За минуту до начала, когда дамы, художники, меценаты, курсистки, поэты, молодые актрисы усаживались, кто на нарах, кто на табуретках, шурша платьями, благоухая, смеясь, — к Машуре подошел Христофоров в обычном своем сюртучке. Она взглянула на него сбоку, сдержанно, и протянула холодноватую руку.
Заиграла невидимая музыка, Свет погас, и зеленоватые сукна над гиацинтами медленно раздвинулись. Первый номер была пастораль, дуэт босоножек. Одна изображала влюбленного пастушка, наигрывала, танцуя, на флейте, нежно кружилась над отдыхавшей пастушкой; та просыпалась, начинались объяснения, стыдливости и томленье, и в финале торжествующая любовь. Затем шел танец гномов, при красном свете. Лабунская выступала в «Орфее и Эвридике»[203]. Была она легка, нежна и бесконечно трогательна. Казалось странным, зачем нужна она там, в подземном царстве; и одновременно — да, может быть, и есть своя правда, и высшая печаль в этом.
— Я говорил вам, — шептал сзади Ретизанов, — что она божественна. А еще Никодимов болтает… Нет, это уж черт знает что…
В антракте он побежал к Лабунской. Машура и Христофоров прогуливались среди полузнакомой толпы. Опять сиял свет, блестели бриллианты дам.
— Я вас не видел почти месяц, — говорил Христофоров. — Уже столько дней…
Машура взглянула на него. Его глаза были слегка влажны, блестели; казалось, был он очень оживлен, каким-то хорошим воодушевлением. Она улыбнулась.
— Вы весело живете, Алексей Петрович?..
— Как вам сказать, — он слегка расширил зрачки, — и грустно, и весело.
Когда опять погас свет и раздвигался занавес, Машура сказала шепотом:
— Все‑таки в том, как вы уехали от нас, было что‑то мне неприятное…
Христофоров ничего не ответил, смотрел на нее долго ласковым, смущенно–взволнованным взором.

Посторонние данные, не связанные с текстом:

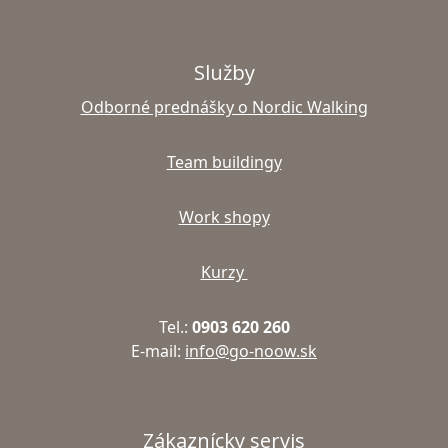
Služby
Odborné prednášky o Nordic Walking
Team buildingy
Work shopy
Kurzy
Tel.:
0903 620 260
E-mail:
info@go-noow.sk
Zákaznícky servis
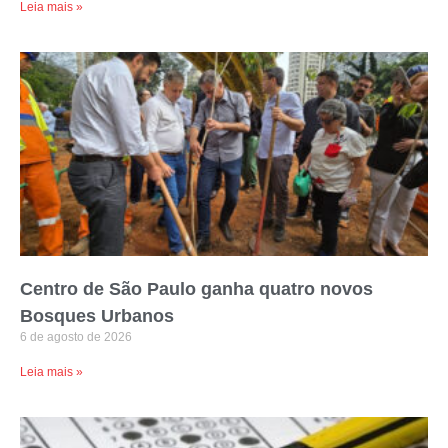
Leia mais »
Centro de São Paulo ganha quatro novos
Bosques Urbanos
6 de agosto de 2026
Leia mais »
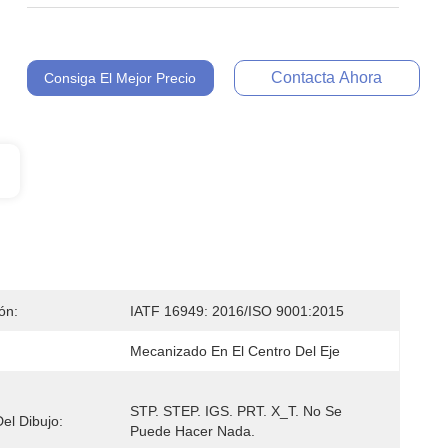
Contacta Ahora
Consiga El Mejor Precio
ión:
IATF 16949: 2016/ISO 9001:2015
Mecanizado En El Centro Del Eje
STP. STEP. IGS. PRT. X_T. No Se 
el Dibujo:
Puede Hacer Nada.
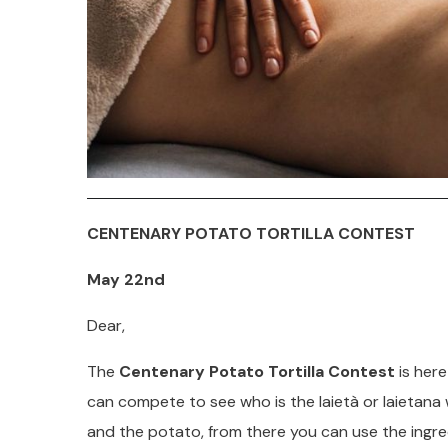
CENTENARY POTATO TORTILLA CONTEST
May 22nd
Dear,
The
Centenary Potato Tortilla Contest
is her
can compete to see who is the laietà or laietana
and the potato, from there you can use the ingre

На сцене полунагие девушки изображали охоту: то они быстро неслись, как бы догоняя, то припадали на одно колено и метали дротик, кружились в конце концов, опять танцевали друг с другом и одни — быть может, с воображаемым зверем.
Христофоров вынул блокнот, оторвал бумажку, написал несколько слов и передал Машуре. В неясном свете рампы, близко поднеся к глазам написанное, она прочла: «Простите, ради Бога. Если дурно сделал, то не намеренно. Простите».

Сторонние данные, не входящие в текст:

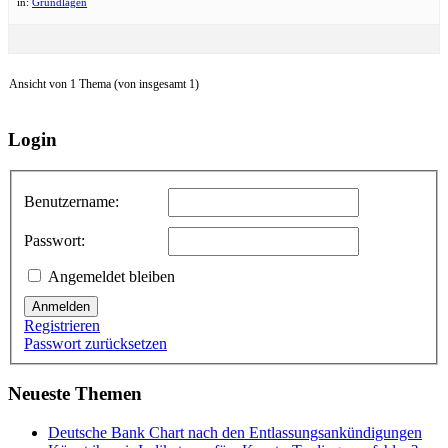
in:
Grundlagen
Ansicht von 1 Thema (von insgesamt 1)
Login
Benutzername:
Passwort:
Angemeldet bleiben
Anmelden
Registrieren
Passwort zurücksetzen
Neueste Themen
Deutsche Bank Chart nach den Entlassungsankündigungen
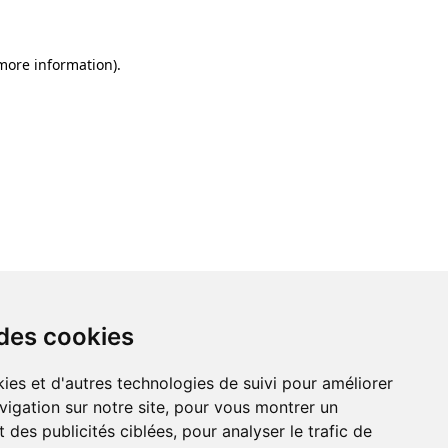
 more information)
.
 des cookies
ies et d'autres technologies de suivi pour améliorer
vigation sur notre site, pour vous montrer un
 des publicités ciblées, pour analyser le trafic de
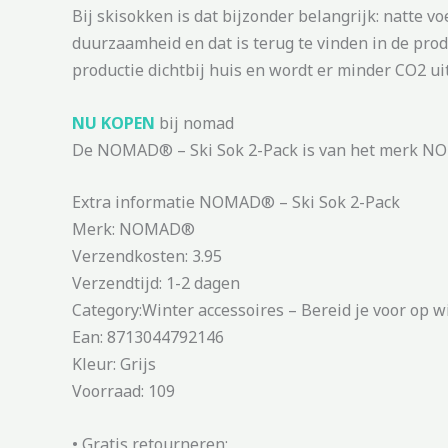
Bij skisokken is dat bijzonder belangrijk: natte
duurzaamheid en dat is terug te vinden in de pro
productie dichtbij huis en wordt er minder CO2 ui
NU KOPEN
bij nomad
De NOMAD® – Ski Sok 2-Pack is van het merk NOM
Extra informatie NOMAD® – Ski Sok 2-Pack
Merk: NOMAD®
Verzendkosten: 3.95
Verzendtijd: 1-2 dagen
Category:Winter accessoires – Bereid je voor op w
Ean: 8713044792146
Kleur: Grijs
Voorraad: 109
• Gratis retourneren;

Худые щеки Машуры слегка заалели. Взяв карандашик, она ответила: «Я нисколько не сержусь на вас, милый (и загадочный) Алексей Петровичу.

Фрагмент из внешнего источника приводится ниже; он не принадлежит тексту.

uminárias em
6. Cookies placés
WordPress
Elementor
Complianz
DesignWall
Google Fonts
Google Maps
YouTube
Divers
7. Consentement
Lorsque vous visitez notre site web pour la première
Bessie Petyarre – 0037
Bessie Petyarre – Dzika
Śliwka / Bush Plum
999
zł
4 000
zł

Христофоров взял и шепотом спросил:
— Почему загадочный?
Машура мотнула головой и по–детски, но убежденно ответила:
— Да уж потому.
Когда вечер кончился, Ретизанов сказал им, чтобы не уходили со всеми. Лабунская просила идти вместе.
— А Никодимов, хорош гусь, а? — вдруг сказал он. — Сейчас записку прислал — дайте взаймы тысячу рублей. Как это вам нравится? Тысячу рублей! — Ретизанов вскипел. — Что я, банкир ему, что ли? Мало Анну Дмитриевну обирать, так и меня… нет–с, уж дудки…
В студии стали гасить свет. Лишь сцена освещалась — оттуда слабо пахло гиацинтами. Христофоров с Машурой отошли к нише, разрисованной углем и пастелью. Был изображен винный погреб, бочки, пьяницы за столом. Окно выходило на Москву–реку.
^ — Вот и Кремль в лунном свете, — сказал Христофоров, — в нем есть что‑то сладостное, почти пьянящее.
— Вам Лабунская нравится? — спросила Машура. — Да, — ответил он просто. — Очень.
Машура засмеялась.
— Мне кажется, что вам нравится и Кремль, и лунный свет, и я, и ваша голубая Вега, и Лабунская, так что и не разберешь…
— Мне действительно, — тихо сказал он, — многое в жизни нравится и очаровывает, но по–разному…
Подошла Лабунская, подхватила их и повела. Ретизанов ждал, уже одетый. Он был в большой мягкой шляпе, в пальто с поднятым воротничком.
— А я очень рада, — говорила Лабунская, прыгая вниз по лестнице через несколько ступеней, — что вся эта катавасия кончилась. Ну, как наши девицы плясали? Не очень позорно? Мы ведь неважно танцуем. Так, тюти–фрюти какие‑то.
— Все плохи, кроме вас! — сказал Ретизанов и захохотал. — Позвольте, я приготовил вам еще букет на дорогу! Тут, у швейцара.
— Ну, дай вам Бог здоровья!
Лабунская шла по тротуару, помахивая букетом и смеясь.